GBP/USD Daily Price Forecast – GBP/USD Tests 1.30 Handle Amid Brexit Woes & Thin Macro Calendar Schedule in UK

The pair continues to be under pressure but has been able to hold on to the 1.30 region over the last couple of days
Colin First
GBPUSD Tuesday
GBPUSD Tuesday

The GBP/USD is continuing to struggle near 1.3080 as the new trading week sees the Sterling on the softer side amidst rising fears of a hard Brexit and disappointing economic data for the UK that casts doubt on an expected Bank of England (BoE) rate hike in August.
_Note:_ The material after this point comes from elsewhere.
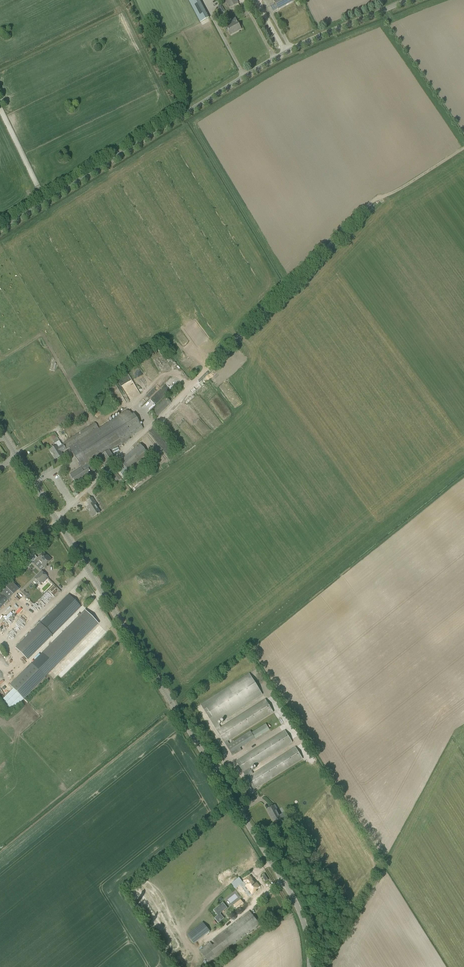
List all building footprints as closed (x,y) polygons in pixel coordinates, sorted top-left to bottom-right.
[(200,23),(209,18),(199,0),(189,0),(188,0),(200,23)] [(229,8),(230,8),(231,11),(239,7),(237,4),(238,3),(236,0),(225,0),(229,8)] [(278,9),(292,1),(292,0),(276,0),(274,1),(278,9)] [(226,27),(228,30),(230,35),(236,31),(238,30),(241,29),(237,21),(226,27)] [(167,393),(177,383),(171,377),(161,388),(167,393)] [(151,413),(156,418),(171,403),(166,398),(151,413)] [(62,444),(66,449),(69,447),(82,467),(100,456),(105,465),(114,459),(108,451),(118,445),(119,446),(130,439),(129,437),(143,429),(133,414),(131,415),(128,410),(119,415),(98,428),(95,423),(74,436),(73,435),(69,437),(69,439),(63,443),(64,443),(62,444)] [(64,451),(66,449),(62,444),(61,445),(59,441),(54,443),(56,446),(49,450),(55,459),(62,455),(60,451),(63,449),(64,451)] [(129,471),(130,472),(149,456),(139,445),(120,461),(129,471)] [(127,473),(129,471),(120,461),(114,466),(123,476),(125,474),(127,473)] [(72,479),(77,486),(96,474),(92,467),(88,469),(72,479)] [(120,491),(113,497),(116,500),(123,494),(120,491)] [(90,513),(89,513),(92,518),(100,513),(94,504),(95,503),(92,498),(86,501),(89,506),(87,508),(90,513)] [(47,566),(46,565),(51,559),(49,557),(48,557),(43,553),(37,559),(42,564),(41,565),(45,569),(47,566)] [(34,578),(38,582),(40,584),(47,577),(41,571),(34,578)] [(18,589),(10,581),(0,591),(0,608),(18,589)] [(15,648),(27,660),(81,607),(68,594),(15,648)] [(44,677),(98,624),(85,611),(31,664),(9,685),(23,699),(45,678),(44,677)] [(18,627),(19,625),(10,618),(8,621),(18,627)] [(262,695),(249,674),(200,704),(217,730),(220,728),(217,723),(262,695)] [(217,730),(226,746),(229,744),(227,741),(273,712),(265,700),(220,728),(217,730)] [(250,731),(229,744),(226,746),(233,756),(241,750),(240,748),(269,730),(266,724),(251,733),(250,731)] [(236,761),(246,778),(253,774),(250,769),(292,742),(285,731),(240,759),(236,761)] [(295,747),(253,774),(246,778),(254,789),(302,759),(295,747)] [(266,809),(273,823),(282,818),(274,805),(266,809)] [(245,887),(252,895),(256,892),(255,891),(259,887),(256,883),(255,884),(249,876),(243,881),(247,885),(245,887)] [(249,911),(199,950),(210,964),(260,924),(249,911)] [(187,935),(194,944),(210,931),(202,922),(187,935)]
The latest Brexit proposal, crafted by Prime Minister Theresa May and hotly debated within the UK’s parliament, is dead in the water after a flat rejection by the European Union, and Brexiteers in London are back to the drawing board on how to avert a hard Brexit scenario, with the new Brexit minister accusing Europe of stonewalling the negotiation process in hopes of forcing the UK to “blink”. PM May has also shot down suggestions of another Brexit referendum as the sides continue to remain at loggerheads on how the UK is to leave the union, with hard-line leavers seeking massive exemptions and special circumstances from the European Union, with EU leaders in Brussels unmoved by the UK’s current negotiating strategy.
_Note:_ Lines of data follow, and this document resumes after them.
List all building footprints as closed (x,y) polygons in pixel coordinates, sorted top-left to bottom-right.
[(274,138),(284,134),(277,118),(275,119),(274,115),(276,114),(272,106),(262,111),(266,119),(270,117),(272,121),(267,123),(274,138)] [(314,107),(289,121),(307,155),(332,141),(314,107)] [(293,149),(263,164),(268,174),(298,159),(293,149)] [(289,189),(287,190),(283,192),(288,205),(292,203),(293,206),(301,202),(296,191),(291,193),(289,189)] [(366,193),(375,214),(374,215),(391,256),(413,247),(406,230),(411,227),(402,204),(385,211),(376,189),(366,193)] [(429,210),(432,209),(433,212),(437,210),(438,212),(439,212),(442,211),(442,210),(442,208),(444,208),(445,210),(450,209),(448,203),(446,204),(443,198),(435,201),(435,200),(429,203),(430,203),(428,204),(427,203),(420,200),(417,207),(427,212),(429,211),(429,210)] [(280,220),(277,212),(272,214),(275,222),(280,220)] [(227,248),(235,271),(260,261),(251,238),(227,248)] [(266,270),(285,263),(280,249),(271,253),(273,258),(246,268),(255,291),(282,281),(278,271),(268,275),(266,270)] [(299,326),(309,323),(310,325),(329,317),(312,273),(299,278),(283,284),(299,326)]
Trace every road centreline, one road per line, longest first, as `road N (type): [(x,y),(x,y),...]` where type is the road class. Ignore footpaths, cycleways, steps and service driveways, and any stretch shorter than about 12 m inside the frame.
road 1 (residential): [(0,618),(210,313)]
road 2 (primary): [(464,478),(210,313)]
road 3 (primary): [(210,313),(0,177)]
The pair has been trading well beneath 1.3100 heading into Tuesday’s London market session as the major pair continues the current trend of slumping into fresh lows.  The Sterling has closed lower against the Greenback for three straight months, and is currently on pace to make it a fourth with July leaning into the bearish side. Tuesday’s economic calendar for the GBP/USD is a weak showing, with the only GBP-focused release being the low-tier CBI Industrial Trends Survey, coming in at 10:00 GMT, and the m/m survey for July is expected to contract from 13 to 10, a bearish showing for executive’s opinions on forward-looking output expectations. The upcoming US session will also be the m/m May Housing Price Index at 13:00 GMT, forecast to tick up from 0.1% to 0.4%, while the preliminary Markit Composite PMI for July, due at 13:45 GMT, is expected to shift down from 56.2 to 56.0 post which traders are looking for a healthy dose of volatility to spur the Sterling-Dollar pair into action.
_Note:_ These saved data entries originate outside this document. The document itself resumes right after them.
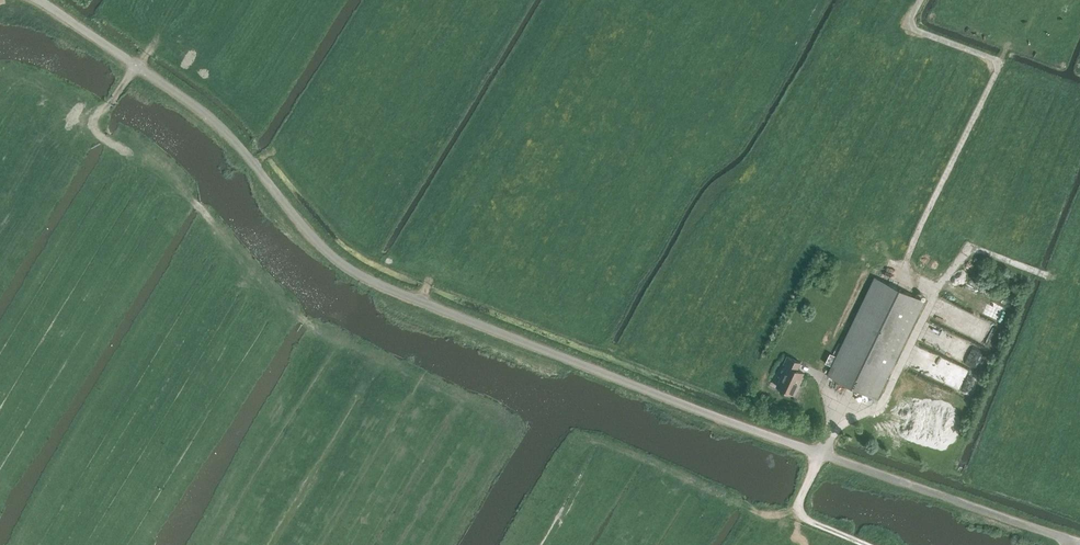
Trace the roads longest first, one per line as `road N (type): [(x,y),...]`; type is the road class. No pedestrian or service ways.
road 1 (unclassified): [(41,0),(224,127),(329,253),(366,277),(1079,544)]
road 2 (track): [(864,544),(804,520),(799,507),(821,452)]
road 3 (track): [(173,0),(152,45),(103,111)]

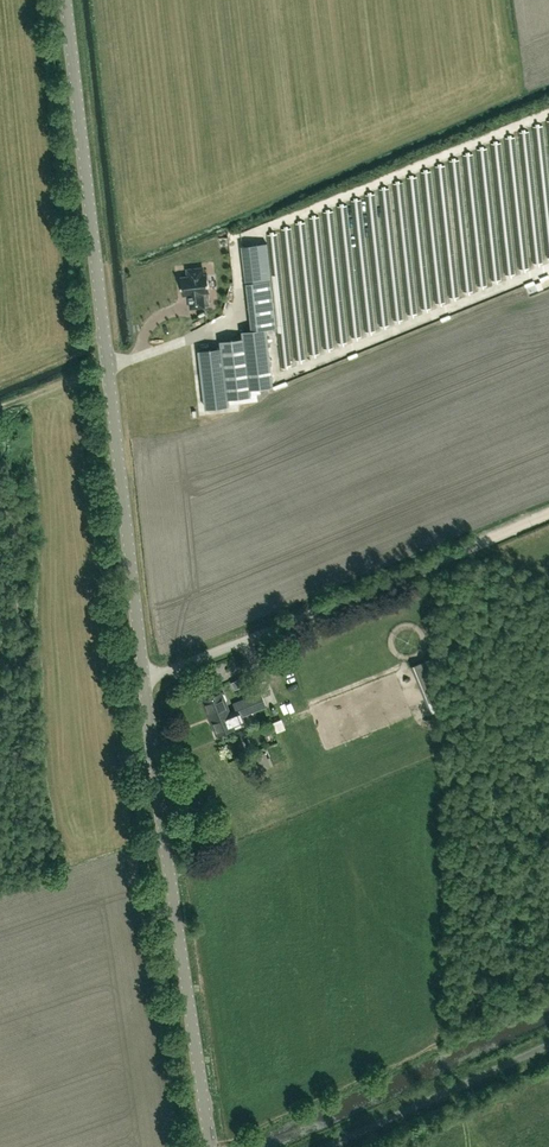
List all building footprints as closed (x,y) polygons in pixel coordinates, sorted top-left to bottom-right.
[(539,124),(540,156),(548,155),(548,132),(548,124),(539,124)] [(534,129),(524,130),(527,155),(537,154),(534,129)] [(512,135),(513,163),(522,163),(521,134),(512,135)] [(508,164),(507,140),(497,140),(499,165),(508,164)] [(485,166),(494,165),(493,146),(484,147),(485,166)] [(479,152),(470,153),(471,173),(480,173),(479,152)] [(465,157),(455,158),(456,176),(466,175),(465,157)] [(452,180),(451,163),(441,163),(442,180),(452,180)] [(438,185),(437,169),(427,170),(428,186),(438,185)] [(413,175),(414,191),(424,191),(423,175),(413,175)] [(410,197),(409,181),(399,182),(400,198),(410,197)] [(396,203),(395,186),(385,187),(387,204),(396,203)] [(372,207),(382,206),(381,191),(371,192),(372,207)] [(368,208),(367,198),(357,199),(358,209),(368,208)] [(242,245),(246,282),(271,279),(267,242),(242,245)] [(208,274),(204,275),(202,275),(201,269),(190,271),(191,276),(181,277),(183,294),(191,293),(192,296),(190,297),(191,308),(205,306),(210,305),(209,291),(210,291),(208,274)] [(271,386),(265,328),(277,327),(271,279),(246,282),(252,330),(242,331),(243,338),(220,341),(221,348),(199,350),(205,408),(228,405),(227,398),(250,396),(249,389),(271,386)] [(436,308),(435,284),(425,285),(426,308),(436,308)] [(450,303),(449,284),(439,284),(440,303),(450,303)] [(464,298),(464,284),(454,284),(454,298),(464,298)] [(421,311),(420,285),(411,285),(412,312),(421,311)] [(320,365),(310,367),(311,374),(321,372),(320,365)] [(283,387),(290,384),(287,376),(281,379),(283,387)] [(229,713),(225,704),(227,698),(225,694),(221,692),(201,700),(216,734),(235,726),(244,722),(242,716),(265,706),(260,693),(234,703),(236,710),(229,713)] [(255,756),(257,762),(261,770),(271,766),(264,752),(255,756)]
It’s quickly becoming move-or-get-off-the-pot time for Sterling bulls, and buyers are either going to have to make a push for the 1.3200 major handle, or allow the Sterling to fall into fresh yearly lows. When looking at the technical picture, a convincing break back below the 1.30 handle might now turn the pair vulnerable to resume with its prior depreciating slide and aim towards testing the 1.2900 round figure mark. On the flip side, momentum back above 1.3110-15 area could assist the pair to make a fresh attempt towards clearing an important hurdle near mid-1.3100s. A decisive break through the mentioned barrier now seems to pave the way for an extension of the recovery move further towards reclaiming the 1.3200 handle.